When is the last time you sat and watched Snow White and the Seven Dwarfs? Maybe you have forgotten or never noticed, but Snow White is the worst. The film is generally a joy, unarguably important and fantastically creative in its animation. Our first Disney princess however, leaves much to be desired.
She is a concoction of uselessness. This goes beyond the expected levels of non-agency that the Disney princesses (at least in earlier decades), tended not to possess. Snow White is just plain stupid. She really is quite the moron. Sadly, this and helplessness are her only characteristics. Oh, and a natural inclination towards domesticity. None of this is even remotely surprising and it is only part of the reason why I have allowed an animated character to wring my hands up in impatience.
When it comes down to it, the clincher is Adriana Caselotti’s voice work. It sounds like someone took the affected iconic voice of Marilyn Monroe, distilled it to its purest form and turned the dial to eleven. Let us ignore the fact that Monroe was eleven when this was released. The voice is unbearable. It has the potential to evoke involuntary eye twitching.
The anger I carry towards this character does not compare to the other entries in this first set. Yet Alice Swallow still bothers me beyond what is meant. This is a character whom we immediately recognize as being the wrong match for Cary Grant’s David Huxley. She is stuffy, prim and curt. She is a party pooper of the first degree. We are not supposed to like her.

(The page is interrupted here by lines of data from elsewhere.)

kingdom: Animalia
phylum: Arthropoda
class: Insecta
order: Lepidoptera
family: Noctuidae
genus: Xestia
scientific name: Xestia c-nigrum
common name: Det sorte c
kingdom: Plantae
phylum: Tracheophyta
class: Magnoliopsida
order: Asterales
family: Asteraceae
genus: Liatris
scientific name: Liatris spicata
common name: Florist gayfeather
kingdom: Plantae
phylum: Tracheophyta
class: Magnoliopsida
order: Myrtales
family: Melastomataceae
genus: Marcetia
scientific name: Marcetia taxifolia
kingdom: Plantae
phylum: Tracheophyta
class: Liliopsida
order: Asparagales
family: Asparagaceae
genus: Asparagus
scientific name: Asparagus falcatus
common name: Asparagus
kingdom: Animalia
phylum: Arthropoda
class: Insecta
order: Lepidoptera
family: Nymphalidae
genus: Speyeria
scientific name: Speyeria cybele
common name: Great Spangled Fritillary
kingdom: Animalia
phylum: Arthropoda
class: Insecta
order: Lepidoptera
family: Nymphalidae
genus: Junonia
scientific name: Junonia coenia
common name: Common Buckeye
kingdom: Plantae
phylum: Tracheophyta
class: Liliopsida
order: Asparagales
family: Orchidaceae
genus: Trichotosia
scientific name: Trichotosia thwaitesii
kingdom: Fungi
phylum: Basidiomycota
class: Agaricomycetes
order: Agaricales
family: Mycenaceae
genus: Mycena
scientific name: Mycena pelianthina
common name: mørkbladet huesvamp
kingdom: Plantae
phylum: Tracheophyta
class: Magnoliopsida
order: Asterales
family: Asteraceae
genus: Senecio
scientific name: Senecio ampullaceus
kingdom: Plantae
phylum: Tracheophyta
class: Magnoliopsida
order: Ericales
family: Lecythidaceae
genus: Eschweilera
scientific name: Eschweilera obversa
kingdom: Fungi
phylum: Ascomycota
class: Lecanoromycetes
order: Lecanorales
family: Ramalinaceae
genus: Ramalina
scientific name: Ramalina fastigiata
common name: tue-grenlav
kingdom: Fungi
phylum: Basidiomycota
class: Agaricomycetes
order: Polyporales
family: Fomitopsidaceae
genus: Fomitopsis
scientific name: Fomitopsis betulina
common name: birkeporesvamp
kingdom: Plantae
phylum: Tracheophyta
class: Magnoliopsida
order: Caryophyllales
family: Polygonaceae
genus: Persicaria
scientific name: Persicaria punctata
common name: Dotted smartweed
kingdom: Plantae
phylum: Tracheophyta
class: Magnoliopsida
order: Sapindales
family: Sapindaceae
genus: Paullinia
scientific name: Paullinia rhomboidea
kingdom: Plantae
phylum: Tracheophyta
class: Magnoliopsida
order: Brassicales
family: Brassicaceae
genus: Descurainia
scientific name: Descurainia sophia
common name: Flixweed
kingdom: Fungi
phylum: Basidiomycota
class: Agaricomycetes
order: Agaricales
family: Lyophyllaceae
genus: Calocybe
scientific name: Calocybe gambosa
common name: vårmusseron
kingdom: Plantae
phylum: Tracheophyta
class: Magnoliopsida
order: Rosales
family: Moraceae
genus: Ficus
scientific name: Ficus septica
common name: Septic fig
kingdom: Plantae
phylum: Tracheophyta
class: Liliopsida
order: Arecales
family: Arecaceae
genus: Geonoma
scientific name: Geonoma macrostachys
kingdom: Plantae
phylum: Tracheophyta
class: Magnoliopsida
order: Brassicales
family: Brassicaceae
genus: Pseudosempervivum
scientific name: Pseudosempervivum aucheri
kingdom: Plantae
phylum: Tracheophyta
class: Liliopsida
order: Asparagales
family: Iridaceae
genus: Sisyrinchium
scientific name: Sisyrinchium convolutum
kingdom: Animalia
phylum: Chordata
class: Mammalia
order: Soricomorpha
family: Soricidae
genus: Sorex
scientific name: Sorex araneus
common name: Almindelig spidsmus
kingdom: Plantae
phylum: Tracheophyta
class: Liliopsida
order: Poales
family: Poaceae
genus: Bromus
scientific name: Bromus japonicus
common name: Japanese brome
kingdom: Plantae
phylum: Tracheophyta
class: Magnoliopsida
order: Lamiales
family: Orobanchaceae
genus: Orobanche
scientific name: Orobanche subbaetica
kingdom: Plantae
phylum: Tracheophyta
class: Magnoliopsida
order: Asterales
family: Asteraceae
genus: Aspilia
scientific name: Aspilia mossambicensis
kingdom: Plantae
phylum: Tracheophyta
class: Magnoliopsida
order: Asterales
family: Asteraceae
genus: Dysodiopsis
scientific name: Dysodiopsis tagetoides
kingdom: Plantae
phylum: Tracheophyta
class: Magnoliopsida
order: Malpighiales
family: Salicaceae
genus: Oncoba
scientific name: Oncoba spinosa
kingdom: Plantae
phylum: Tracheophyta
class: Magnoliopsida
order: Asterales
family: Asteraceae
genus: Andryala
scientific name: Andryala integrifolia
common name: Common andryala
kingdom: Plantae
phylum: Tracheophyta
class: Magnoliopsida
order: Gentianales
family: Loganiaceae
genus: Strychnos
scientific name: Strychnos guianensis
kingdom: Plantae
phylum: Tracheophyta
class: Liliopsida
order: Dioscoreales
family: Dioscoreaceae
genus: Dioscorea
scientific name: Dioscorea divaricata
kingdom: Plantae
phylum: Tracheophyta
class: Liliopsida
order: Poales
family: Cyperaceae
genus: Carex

If we are not supposed to like her then why put her on? Because she is a caricature who barely gets any screen time. Alice is not for one moment in danger of keeping David away from what he wants. She is a physical representation of what needs to change in his life. She never feels like a real human being. And she appears in the very beginning and end of the film.
She is on this list because I spend far too much time hating a character that not even the film itself takes with a modicum of seriousness.